Задача: Сколько лет, согласно выбранному тексту, Патриарх Иоаким III провел на Святой Горе?

Выбранный текст:
● ● ● ●
Лавсаик Святой Горы | страница 13



Но виноваты не столько они cами, сколько священноначалие, которое, похваляя инославных за порядок и отличную организацию, не имеет должной заботы о том у себя дома, попуская расстройство и бесчиние. Возьмем хоть бы армию. Позволительно ли рядовому или офицеру пехоты носить форму летчика, а моряку — форму артиллериста? Здесь же нечто худшее: монастырский монах, и притом святогорец, доколе не получит положенных афонским насельникам привилегий (в том числе освобождения от воинской службы), еще терпит кое-как на себе иноческую скуфью, но едва лишь окажется в безопасности, тут же вспоминает о «долге перед домашними», о своих выдающихся «дарованиях» и давней тяге к высшему образованию. И вот уже скуфья делается для него тяжкой и идут поиски нового убранства для пустой головы.

Патриарх Иоаким III

Как дань высочайшего уважения посвящаю нижеследующие строки досточтимому Патриарху Константинопольскому Иоакиму III[41]. Проведя на Святой Горе одиннадцать лет, сей милопотамский безмолвник[42] умножил своим светозарным присутствием славу Афона и утвердил ее личным авторитетом, какой имели великие Отцы Церкви даже до причтения их к сонму святых Церкви Божией.
● ● ● ●
Исходные данные:
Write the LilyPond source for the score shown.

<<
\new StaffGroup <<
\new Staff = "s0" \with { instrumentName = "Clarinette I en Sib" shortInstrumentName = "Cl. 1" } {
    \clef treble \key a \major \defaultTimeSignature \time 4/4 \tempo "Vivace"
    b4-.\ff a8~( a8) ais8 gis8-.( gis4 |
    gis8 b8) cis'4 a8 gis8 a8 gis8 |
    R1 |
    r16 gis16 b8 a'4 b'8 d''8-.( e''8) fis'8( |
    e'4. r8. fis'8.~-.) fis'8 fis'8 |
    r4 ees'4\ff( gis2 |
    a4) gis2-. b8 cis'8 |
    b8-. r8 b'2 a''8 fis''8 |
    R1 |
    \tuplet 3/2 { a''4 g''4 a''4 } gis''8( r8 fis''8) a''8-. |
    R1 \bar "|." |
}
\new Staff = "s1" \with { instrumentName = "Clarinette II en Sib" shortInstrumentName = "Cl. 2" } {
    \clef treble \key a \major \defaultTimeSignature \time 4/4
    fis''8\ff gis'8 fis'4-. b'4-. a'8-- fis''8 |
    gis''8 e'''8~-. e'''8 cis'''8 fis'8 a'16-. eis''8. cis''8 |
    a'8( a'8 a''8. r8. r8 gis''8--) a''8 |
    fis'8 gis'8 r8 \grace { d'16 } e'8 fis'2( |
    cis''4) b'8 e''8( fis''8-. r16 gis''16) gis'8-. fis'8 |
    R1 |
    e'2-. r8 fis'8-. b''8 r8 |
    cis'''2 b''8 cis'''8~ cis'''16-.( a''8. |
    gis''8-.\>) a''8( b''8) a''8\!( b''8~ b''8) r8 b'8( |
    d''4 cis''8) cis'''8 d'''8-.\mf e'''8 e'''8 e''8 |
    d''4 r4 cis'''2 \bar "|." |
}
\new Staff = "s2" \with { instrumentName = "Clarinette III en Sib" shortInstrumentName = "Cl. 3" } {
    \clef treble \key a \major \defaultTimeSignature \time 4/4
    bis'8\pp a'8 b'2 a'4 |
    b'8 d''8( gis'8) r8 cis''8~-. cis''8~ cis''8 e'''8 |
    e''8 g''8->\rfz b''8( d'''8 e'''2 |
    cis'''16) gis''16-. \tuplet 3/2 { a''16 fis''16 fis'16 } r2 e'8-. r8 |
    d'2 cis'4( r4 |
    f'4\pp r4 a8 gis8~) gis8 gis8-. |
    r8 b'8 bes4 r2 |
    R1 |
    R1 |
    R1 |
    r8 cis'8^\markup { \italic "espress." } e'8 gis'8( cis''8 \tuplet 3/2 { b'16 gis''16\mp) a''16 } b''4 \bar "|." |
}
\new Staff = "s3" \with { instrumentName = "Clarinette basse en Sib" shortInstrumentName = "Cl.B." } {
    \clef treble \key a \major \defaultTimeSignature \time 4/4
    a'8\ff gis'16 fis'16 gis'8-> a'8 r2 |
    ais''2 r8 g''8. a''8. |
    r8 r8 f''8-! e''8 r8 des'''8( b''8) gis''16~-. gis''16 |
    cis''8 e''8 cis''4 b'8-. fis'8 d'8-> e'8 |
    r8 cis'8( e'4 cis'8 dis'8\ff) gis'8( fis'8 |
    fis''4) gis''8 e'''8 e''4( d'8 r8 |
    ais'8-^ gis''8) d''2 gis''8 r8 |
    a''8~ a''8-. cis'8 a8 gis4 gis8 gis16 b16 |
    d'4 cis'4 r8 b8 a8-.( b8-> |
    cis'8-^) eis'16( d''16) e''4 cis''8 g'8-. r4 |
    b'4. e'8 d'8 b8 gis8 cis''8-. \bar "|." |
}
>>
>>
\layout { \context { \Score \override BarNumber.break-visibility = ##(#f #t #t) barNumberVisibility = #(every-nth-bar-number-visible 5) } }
● ● ● ●
Результат задачи: Одиннадцать лет.